_Task directions_.
Leaving out all pictures, restate word for word the lines from the one with "left wrist: (81, 279)" through the last line of the entries.

_Entries supplied_.
******************************

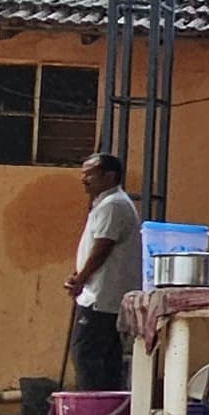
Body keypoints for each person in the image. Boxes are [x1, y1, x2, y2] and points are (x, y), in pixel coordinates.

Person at [68, 153, 141, 393]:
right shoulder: (107, 203)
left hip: (101, 297)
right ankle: (107, 407)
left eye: (89, 174)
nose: (84, 179)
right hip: (102, 294)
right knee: (106, 357)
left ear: (109, 176)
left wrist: (81, 279)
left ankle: (94, 407)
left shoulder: (113, 205)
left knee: (86, 354)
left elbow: (102, 247)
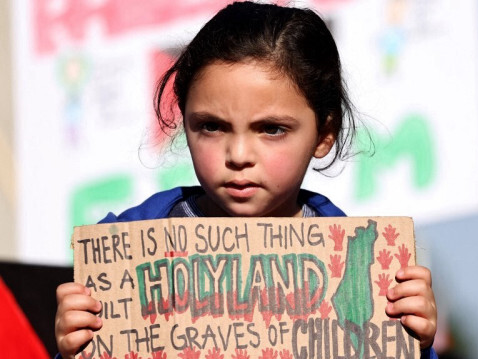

******************************

_Task result_.
left wrist: (81, 279)
left ankle: (94, 407)
left shoulder: (113, 205)
left knee: (86, 354)
left elbow: (102, 247)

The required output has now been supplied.